The phenomenon of ferroelectricity, in which a compound exhibits a spontaneous electric polarization, is generally thought to be incompatible with metallicity. This seems intuitive, since unbound carriers would quickly act to screen any polarization in a metal. In a strange twist, researchers Youguo Shi of the National Institute for Materials Science in Ibaraki, Japan, and co-workers from China, Japan, and the United Kingdom, now report a ferroelectric-like transition in metallic LiOsO3 at 140 K. Their results open the door to an entirely new class of materials and shed light on fundamental electron behavior in ferroelectrics.
Writing in the November issue of Nature Materials (DOI: 10.1038/NMAT3754; p. 1024), the researchers describe structure refinement studies of rhombohedral LiOsO3. Using neutron powder diffraction, they find that this compound forms a LiNbO3-type crystal structure; at room temperature, it can be described by a centrosymmetric R $\overline 3 $ cspace group, which is not compatible with ferroelectricity.

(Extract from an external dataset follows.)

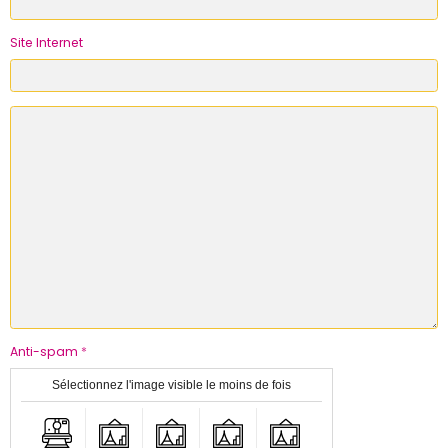
Site Internet
Anti-spam
Sélectionnez l'image visible le moins de fois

However, upon cooling below 140 K, the structure undergoes a phase transition to a noncentrosymmetric R3c space group, which is compatible with ferroelectricity. The researchers confirmed this symmetry change using convergent-beam electron diffraction.
Interestingly, they find that the material remains a metal through the phase change, and they find no associated change in magnetic behavior across the phase transition. This suggests that the transition to ferroelectric behavior in this compound is driven by a displacive, order-disorder-type transition, rather than collective electron motion. The group said that their study may guide other researchers as they seek to understand high-temperature ferroelectric transitions in related LiNbO3 and LiTaO3 compounds.